Presiden Vietnam, Luong Cuong (kanan) dan Presiden Prancis, Emmanuel Macron (Foto: VOV)
Di konferensi pers tersebut, Presiden Vietnam, Luong Cuong memberitahukan bahwa vietnam dan Prancis telah menyepakati semua arahan dan langkah untuk memperdalam lebih lanjut hubungan kerja sama antara dua negara di banyak segi. Vietnam meminta kepada Prancis supaya mendorong Komisi Eropa supaya menghapuskan "Kartu kuning" IUU terhadap hasil perikanan Vietnam, cepat menyelesaikan ratifikasi Perjanjian proteksi investasi Vietnam-Uni Eropa, memacu berbagai grup dan badan usaha Prancis untuk memperluas investasi dan gabungan untuk mengembangkan berbagai industri dan jasa strategis. Presiden Luong Cuong memberitahukan:
"Kedua pihak sepakat memperhebat kerja sama di banyak bidang unggulan yang dimiliki Prancis seperti penerbangan angkasa, energi nuklir, kecerdasan buatan, transformasi digital, farmasi, mendorong transfer dan menguasai teknologi".

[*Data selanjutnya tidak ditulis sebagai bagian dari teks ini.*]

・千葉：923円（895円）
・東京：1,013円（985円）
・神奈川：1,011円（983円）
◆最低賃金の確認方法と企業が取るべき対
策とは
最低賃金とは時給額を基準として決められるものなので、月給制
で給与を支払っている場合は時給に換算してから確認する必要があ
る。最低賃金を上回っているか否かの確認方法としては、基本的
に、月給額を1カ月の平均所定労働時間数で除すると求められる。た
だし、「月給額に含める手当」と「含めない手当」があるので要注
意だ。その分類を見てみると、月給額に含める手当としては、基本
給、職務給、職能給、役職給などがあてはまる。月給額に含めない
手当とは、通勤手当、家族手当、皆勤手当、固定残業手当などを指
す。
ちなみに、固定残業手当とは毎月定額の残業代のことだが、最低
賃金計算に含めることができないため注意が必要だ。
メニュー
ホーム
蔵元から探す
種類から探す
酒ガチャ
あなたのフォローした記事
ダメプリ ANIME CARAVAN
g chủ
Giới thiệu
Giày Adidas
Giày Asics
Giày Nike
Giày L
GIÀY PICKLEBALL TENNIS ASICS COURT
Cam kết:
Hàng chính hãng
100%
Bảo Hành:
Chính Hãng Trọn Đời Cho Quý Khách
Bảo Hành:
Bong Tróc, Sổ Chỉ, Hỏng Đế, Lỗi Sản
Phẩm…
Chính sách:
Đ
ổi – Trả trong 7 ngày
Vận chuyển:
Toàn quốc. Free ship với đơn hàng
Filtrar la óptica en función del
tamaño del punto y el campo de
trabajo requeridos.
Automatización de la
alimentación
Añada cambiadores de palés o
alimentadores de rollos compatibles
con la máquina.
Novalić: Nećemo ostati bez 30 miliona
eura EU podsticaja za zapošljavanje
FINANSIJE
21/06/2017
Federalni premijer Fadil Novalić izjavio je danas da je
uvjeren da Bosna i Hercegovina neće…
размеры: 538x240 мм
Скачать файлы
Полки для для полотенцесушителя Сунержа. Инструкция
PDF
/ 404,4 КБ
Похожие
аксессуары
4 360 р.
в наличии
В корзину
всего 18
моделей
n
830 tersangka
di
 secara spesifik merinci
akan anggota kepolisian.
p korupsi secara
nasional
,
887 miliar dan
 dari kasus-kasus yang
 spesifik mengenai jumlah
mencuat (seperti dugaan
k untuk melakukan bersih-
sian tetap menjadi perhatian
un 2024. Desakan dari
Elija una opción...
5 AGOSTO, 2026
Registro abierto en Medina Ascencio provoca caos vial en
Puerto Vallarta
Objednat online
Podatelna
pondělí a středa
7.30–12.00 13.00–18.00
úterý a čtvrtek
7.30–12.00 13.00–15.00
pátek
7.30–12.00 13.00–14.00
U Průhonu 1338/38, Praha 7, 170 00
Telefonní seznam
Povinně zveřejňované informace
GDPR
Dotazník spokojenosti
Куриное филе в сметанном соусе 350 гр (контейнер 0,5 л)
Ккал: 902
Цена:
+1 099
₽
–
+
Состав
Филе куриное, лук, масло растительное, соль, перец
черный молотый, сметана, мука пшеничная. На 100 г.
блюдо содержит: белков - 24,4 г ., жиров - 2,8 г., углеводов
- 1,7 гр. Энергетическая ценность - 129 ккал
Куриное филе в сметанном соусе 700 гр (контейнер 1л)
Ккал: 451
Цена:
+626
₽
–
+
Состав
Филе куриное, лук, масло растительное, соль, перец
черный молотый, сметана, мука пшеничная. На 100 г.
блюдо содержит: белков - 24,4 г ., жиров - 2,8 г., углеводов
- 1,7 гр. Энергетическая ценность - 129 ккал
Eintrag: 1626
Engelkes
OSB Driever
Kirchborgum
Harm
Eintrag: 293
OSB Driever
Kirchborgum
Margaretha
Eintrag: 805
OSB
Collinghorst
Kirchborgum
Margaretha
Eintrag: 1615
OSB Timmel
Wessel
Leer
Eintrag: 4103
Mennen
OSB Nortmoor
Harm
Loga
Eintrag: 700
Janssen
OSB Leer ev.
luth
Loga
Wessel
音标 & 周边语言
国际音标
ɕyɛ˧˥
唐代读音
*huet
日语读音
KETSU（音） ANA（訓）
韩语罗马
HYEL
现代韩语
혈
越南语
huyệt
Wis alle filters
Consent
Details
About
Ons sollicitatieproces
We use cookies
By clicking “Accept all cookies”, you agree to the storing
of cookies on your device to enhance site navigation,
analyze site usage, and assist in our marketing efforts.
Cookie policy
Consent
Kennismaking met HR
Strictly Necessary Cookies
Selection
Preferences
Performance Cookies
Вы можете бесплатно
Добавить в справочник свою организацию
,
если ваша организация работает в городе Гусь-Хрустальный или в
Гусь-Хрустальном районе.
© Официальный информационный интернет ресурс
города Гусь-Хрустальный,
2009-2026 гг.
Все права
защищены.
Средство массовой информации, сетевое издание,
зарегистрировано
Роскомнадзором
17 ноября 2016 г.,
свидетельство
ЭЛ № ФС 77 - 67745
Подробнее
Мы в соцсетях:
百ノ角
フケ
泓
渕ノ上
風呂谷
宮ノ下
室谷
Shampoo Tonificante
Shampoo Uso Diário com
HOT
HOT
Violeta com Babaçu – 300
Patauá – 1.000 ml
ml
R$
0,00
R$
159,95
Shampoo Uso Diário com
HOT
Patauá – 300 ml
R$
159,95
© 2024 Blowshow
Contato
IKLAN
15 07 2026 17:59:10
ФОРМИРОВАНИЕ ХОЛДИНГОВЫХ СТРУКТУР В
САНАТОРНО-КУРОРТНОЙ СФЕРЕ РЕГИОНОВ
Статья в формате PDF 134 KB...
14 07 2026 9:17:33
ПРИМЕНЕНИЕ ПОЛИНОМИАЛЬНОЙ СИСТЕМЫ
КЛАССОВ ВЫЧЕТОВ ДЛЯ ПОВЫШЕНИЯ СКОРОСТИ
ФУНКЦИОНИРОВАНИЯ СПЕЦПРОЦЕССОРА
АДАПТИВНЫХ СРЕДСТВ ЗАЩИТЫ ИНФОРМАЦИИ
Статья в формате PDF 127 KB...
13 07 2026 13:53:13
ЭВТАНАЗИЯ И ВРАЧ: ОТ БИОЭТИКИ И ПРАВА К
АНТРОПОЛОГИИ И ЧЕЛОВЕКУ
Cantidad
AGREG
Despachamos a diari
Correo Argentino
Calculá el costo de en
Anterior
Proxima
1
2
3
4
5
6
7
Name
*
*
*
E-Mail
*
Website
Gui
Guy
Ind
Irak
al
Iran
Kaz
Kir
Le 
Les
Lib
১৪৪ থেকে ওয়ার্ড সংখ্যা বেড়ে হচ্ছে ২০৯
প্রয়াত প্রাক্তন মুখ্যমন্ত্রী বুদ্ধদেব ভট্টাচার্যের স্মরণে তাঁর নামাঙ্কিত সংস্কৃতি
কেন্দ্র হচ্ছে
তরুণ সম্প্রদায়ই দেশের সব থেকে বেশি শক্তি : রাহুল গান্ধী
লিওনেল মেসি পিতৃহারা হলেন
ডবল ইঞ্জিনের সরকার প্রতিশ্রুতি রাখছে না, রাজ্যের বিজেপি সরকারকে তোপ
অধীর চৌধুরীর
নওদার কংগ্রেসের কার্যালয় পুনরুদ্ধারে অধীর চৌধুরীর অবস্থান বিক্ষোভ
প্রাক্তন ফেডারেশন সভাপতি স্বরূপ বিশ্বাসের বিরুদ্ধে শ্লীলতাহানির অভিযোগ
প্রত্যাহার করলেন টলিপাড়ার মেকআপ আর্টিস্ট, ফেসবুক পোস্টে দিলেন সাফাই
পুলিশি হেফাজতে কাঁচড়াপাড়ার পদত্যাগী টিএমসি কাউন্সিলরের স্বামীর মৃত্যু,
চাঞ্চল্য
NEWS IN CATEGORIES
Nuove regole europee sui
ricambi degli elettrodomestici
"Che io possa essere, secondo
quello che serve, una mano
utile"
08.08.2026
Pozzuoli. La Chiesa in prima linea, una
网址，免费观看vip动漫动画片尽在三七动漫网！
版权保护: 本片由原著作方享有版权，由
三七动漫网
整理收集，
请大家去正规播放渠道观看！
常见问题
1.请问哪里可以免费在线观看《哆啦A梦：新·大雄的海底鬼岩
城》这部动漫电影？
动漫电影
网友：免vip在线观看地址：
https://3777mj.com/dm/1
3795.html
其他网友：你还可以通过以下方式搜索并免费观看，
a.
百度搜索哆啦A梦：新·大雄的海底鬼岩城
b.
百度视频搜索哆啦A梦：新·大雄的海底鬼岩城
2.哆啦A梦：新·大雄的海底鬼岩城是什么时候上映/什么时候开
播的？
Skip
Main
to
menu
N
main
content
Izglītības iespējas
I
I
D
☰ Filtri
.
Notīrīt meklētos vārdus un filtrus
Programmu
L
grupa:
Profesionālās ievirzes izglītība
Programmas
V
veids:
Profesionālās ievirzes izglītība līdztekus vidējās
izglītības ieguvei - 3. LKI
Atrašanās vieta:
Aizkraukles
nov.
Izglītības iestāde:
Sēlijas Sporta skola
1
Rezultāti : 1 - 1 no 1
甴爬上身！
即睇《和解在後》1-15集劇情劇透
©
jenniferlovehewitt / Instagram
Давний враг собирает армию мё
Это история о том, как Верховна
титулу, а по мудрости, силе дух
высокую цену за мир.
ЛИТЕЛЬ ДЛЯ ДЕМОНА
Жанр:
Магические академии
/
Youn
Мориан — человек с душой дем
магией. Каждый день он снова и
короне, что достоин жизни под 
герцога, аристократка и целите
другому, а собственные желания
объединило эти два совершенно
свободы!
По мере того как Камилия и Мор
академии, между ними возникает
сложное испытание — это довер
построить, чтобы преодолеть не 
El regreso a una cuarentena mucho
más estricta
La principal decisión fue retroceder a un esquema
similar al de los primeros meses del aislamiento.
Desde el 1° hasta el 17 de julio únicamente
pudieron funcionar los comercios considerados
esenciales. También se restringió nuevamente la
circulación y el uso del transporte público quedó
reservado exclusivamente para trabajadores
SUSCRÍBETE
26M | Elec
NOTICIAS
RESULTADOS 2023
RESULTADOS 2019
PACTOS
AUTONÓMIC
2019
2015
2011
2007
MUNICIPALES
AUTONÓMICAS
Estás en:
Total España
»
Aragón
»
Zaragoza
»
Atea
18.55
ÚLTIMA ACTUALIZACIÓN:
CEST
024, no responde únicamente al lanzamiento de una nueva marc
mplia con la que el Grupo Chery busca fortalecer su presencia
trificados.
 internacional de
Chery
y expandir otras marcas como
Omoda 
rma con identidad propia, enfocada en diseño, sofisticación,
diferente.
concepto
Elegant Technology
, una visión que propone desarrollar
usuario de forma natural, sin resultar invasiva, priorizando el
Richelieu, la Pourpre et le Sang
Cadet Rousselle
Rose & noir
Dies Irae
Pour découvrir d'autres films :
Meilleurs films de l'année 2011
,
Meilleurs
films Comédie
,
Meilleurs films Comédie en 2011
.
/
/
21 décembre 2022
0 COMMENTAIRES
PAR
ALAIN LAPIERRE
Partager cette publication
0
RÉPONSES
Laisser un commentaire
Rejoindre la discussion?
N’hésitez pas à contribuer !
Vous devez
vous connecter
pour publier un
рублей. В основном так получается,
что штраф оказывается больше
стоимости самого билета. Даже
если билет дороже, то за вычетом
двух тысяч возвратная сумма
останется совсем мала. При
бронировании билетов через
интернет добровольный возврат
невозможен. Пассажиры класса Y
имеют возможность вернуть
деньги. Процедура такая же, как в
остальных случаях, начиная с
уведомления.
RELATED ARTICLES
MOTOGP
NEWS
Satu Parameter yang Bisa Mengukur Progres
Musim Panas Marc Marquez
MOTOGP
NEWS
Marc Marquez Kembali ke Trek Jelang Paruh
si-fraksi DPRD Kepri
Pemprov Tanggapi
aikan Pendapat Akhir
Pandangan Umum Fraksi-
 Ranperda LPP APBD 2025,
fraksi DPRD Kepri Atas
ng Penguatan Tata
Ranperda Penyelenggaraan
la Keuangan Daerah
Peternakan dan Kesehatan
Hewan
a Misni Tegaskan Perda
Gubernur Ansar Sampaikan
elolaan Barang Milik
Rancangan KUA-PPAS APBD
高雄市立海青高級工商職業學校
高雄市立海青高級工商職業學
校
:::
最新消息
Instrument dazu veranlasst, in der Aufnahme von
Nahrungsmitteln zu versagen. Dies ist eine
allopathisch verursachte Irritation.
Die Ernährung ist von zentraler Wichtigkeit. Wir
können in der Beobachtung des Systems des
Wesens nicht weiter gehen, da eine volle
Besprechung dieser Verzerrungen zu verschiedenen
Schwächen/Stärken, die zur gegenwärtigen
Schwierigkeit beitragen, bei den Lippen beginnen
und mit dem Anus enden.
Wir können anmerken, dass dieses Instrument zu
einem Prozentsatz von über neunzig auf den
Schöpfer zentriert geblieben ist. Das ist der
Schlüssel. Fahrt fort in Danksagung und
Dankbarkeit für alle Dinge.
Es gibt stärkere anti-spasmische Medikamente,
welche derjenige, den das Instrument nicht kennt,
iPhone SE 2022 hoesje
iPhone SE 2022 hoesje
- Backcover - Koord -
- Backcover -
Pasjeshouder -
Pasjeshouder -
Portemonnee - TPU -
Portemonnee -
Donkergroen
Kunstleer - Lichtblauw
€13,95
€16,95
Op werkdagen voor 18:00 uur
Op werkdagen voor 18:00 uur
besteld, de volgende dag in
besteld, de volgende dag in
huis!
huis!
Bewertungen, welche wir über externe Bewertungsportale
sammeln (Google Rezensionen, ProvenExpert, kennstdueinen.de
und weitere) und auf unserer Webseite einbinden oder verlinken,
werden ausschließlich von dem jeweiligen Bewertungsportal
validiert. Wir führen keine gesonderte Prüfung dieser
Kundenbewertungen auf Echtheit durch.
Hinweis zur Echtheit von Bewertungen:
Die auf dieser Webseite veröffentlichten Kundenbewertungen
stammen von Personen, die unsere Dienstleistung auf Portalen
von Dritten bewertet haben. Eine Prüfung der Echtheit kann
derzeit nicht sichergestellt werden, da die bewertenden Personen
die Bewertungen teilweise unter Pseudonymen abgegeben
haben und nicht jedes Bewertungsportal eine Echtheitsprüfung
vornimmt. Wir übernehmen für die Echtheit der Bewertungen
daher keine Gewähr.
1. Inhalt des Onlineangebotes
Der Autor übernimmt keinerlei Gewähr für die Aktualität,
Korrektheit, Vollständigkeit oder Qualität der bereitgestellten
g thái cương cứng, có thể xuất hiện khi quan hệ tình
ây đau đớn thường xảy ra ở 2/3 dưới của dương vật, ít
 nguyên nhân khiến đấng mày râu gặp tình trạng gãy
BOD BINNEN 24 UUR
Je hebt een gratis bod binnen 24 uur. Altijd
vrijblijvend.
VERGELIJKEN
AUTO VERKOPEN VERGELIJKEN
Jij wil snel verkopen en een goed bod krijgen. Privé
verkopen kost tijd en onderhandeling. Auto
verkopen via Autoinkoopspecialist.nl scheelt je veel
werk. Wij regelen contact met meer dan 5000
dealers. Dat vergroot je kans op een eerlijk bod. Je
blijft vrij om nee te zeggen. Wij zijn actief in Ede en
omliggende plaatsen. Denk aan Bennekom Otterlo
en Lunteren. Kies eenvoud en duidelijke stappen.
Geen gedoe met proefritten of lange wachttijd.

Pada pihaknya, Presiden Prancis, Emmanuel Macron menekankan bahwa Vietnam menjadi persinggalan dalam pelawatan delegasi tingkat tinggi Prancis ke Asia Tenggara merupakan pilihan alami karena hubungan "yang tidak bisa dibandingkan", diukir secara mendalam dengan rekam jejak sejarah antara dua negara Vietnam dan Prancis. Dia juga menegaskan keinginginan memperkuat kerja sama di semua segi dengan Vietnam pada era perkembangan baru dari Vietnam.